Genetic Analysis All clinical sub-types of hypophosphatasia have been traced to genetic mutations in the gene encoding TNSALP, which is localized on chromosome 1p36.1-34 in humans (ALPL; OMIM#171760). Approximately 204 distinct mutations have been described in the TNSALP gene. An up-to-date list of mutations is available online at http://www.sesep.uvsq.fr/database_hypo/Mutation.html. About 80% of the mutations are missense mutations. The number and diversity of mutations results in highly variable phenotypic expression. There appears to be a correlation between genotype and phenotype in hypophosphatasia”. Mutation analysis is possible and available in 3 laboratories (as reported on www.genetest.org).

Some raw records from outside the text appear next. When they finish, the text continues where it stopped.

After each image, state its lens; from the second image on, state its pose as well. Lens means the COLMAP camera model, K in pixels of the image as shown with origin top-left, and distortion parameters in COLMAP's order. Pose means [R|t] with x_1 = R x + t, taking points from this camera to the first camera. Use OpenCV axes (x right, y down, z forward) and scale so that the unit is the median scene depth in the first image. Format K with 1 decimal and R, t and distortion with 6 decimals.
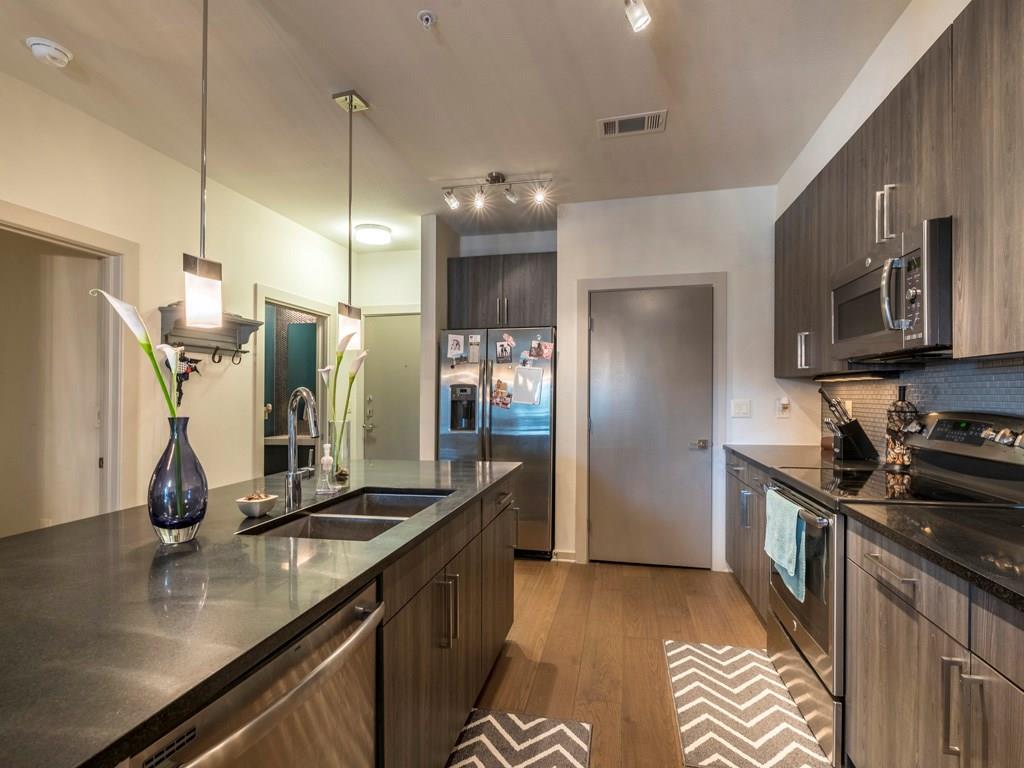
lens RADIAL K [[503.8, 0, 518.3], [0, 503.8, 389.7], [0, 0, 1]] dist [0.000334, 0.000016]
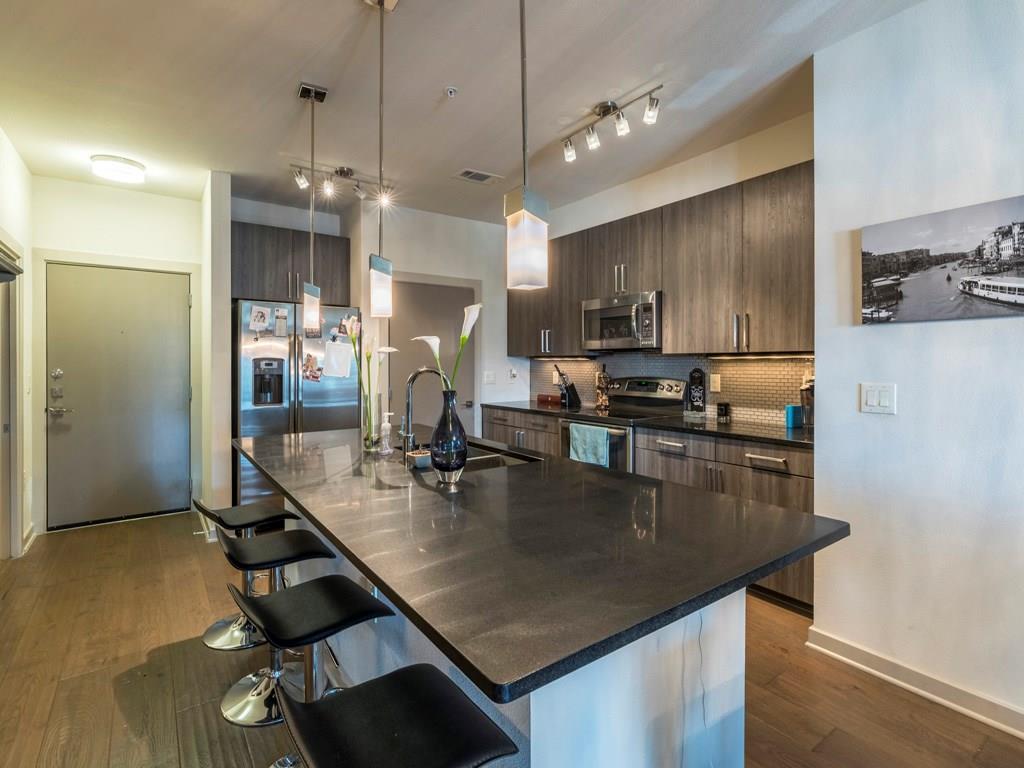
lens RADIAL K [[506.3, 0, 519.4], [0, 506.3, 361.5], [0, 0, 1]] dist [-0.003330, -0.001402]
pose [[0.666614, 0.005609, 0.745382, -0.556840], [-0.009441, 0.999955, 0.000919, -0.009705], [-0.745343, -0.007649, 0.666637, -0.020629]]
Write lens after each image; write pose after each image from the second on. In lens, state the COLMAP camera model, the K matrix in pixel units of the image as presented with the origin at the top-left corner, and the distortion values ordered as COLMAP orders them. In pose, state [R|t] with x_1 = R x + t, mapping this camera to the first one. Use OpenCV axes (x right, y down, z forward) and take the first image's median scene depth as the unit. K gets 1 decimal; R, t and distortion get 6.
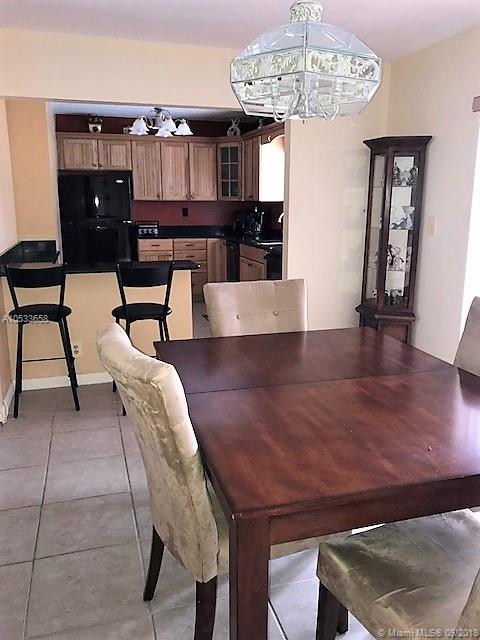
lens RADIAL K [[513.2, 0, 242.4], [0, 513.2, 317.1], [0, 0, 1]] dist [0.042899, -0.036729]
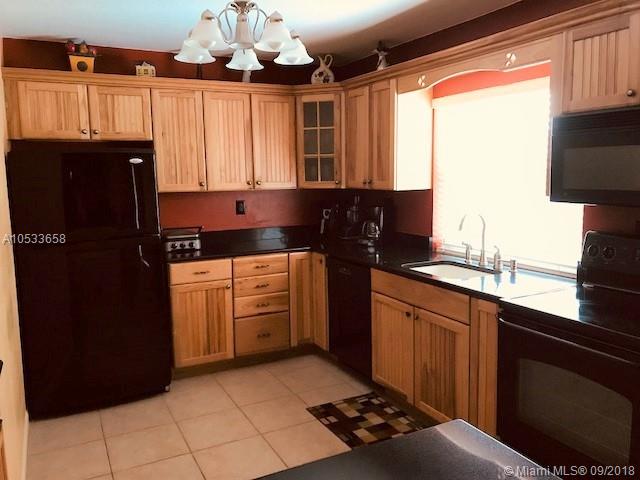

Perinatal and infantile hypophosphatasia are inherited as autosomal recessive traits with homozygosity or compound heterozygosity for two defective TNSALP alleles. The mode of inheritance for childhood, adult, and odonto forms of hypophosphatasia can be either autosomal dominant or recessive. Autosomal transmission accounts for the fact that the disease affects males and females with equal frequency. Genetic counseling is complicated by the disease’s variable inheritance pattern, and by incomplete penetration of the trait.
HPP is a rare disease that has been reported worldwide and appears to affect individuals of all ethnicities. The prevalence of severe hypophosphatasia is estimated to be 1:100,000 in a population of largely Anglo Saxon origin. The frequency of mild HPP is more challenging to assess because the symptoms may escape notice, or be misdiagnosed. The highest incidence of HPP has been reported in the Mennonite population in Manitoba, Canada where one in every 25 individuals are considered carriers and one in every 2,500 newborns manifests severe disease. HPP is considered particularly rare in people of African ancestry in the U.S.
There are no approved therapies for HPP today. Current management consists of palliating symptoms, maintaining calcium balance and applying physical, occupational, dental and orthopedic interventions as necessary.